# DIRECTIONS FOR THIS TASK:
Lift out each line of the data that holds "online".
#### DATA ####
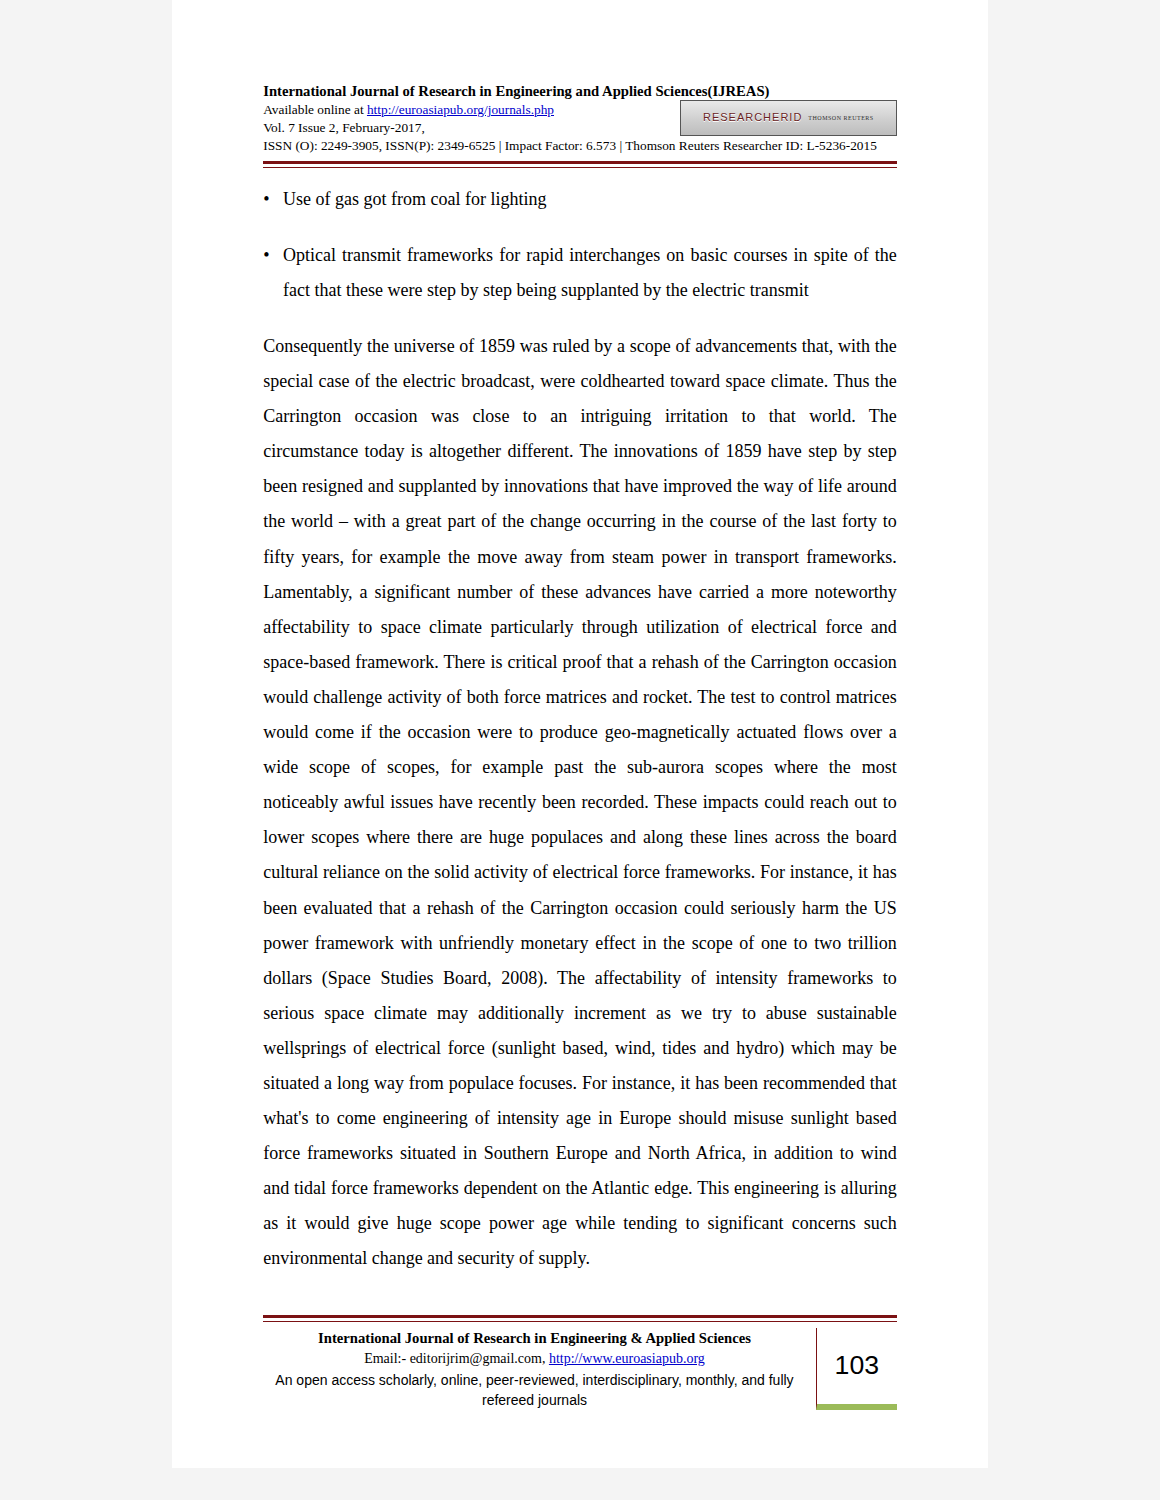RESEARCHERID THOMSON REUTERS
International Journal of Research in Engineering and Applied Sciences(IJREAS)
Available online at http://euroasiapub.org/journals.php
Vol. 7 Issue 2, February-2017,
ISSN (O): 2249-3905, ISSN(P): 2349-6525 | Impact Factor: 6.573 | Thomson Reuters Researcher ID: L-5236-2015
Use of gas got from coal for lighting
Optical transmit frameworks for rapid interchanges on basic courses in spite of the fact that these were step by step being supplanted by the electric transmit
Consequently the universe of 1859 was ruled by a scope of advancements that, with the special case of the electric broadcast, were coldhearted toward space climate. Thus the Carrington occasion was close to an intriguing irritation to that world. The circumstance today is altogether different. The innovations of 1859 have step by step been resigned and supplanted by innovations that have improved the way of life around the world – with a great part of the change occurring in the course of the last forty to fifty years, for example the move away from steam power in transport frameworks. Lamentably, a significant number of these advances have carried a more noteworthy affectability to space climate particularly through utilization of electrical force and space-based framework. There is critical proof that a rehash of the Carrington occasion would challenge activity of both force matrices and rocket. The test to control matrices would come if the occasion were to produce geo-magnetically actuated flows over a wide scope of scopes, for example past the sub-aurora scopes where the most noticeably awful issues have recently been recorded. These impacts could reach out to lower scopes where there are huge populaces and along these lines across the board cultural reliance on the solid activity of electrical force frameworks. For instance, it has been evaluated that a rehash of the Carrington occasion could seriously harm the US power framework with unfriendly monetary effect in the scope of one to two trillion dollars (Space Studies Board, 2008). The affectability of intensity frameworks to serious space climate may additionally increment as we try to abuse sustainable wellsprings of electrical force (sunlight based, wind, tides and hydro) which may be situated a long way from populace focuses. For instance, it has been recommended that what's to come engineering of intensity age in Europe should misuse sunlight based force frameworks situated in Southern Europe and North Africa, in addition to wind and tidal force frameworks dependent on the Atlantic edge. This engineering is alluring as it would give huge scope power age while tending to significant concerns such environmental change and security of supply.
International Journal of Research in Engineering & Applied Sciences
Email:- editorijrim@gmail.com, http://www.euroasiapub.org
An open access scholarly, online, peer-reviewed, interdisciplinary, monthly, and fully refereed journals
103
####
# OUTPUT BELOW:
Available online at http://euroasiapub.org/journals.php
An open access scholarly, online, peer-reviewed, interdisciplinary, monthly, and fully refereed journals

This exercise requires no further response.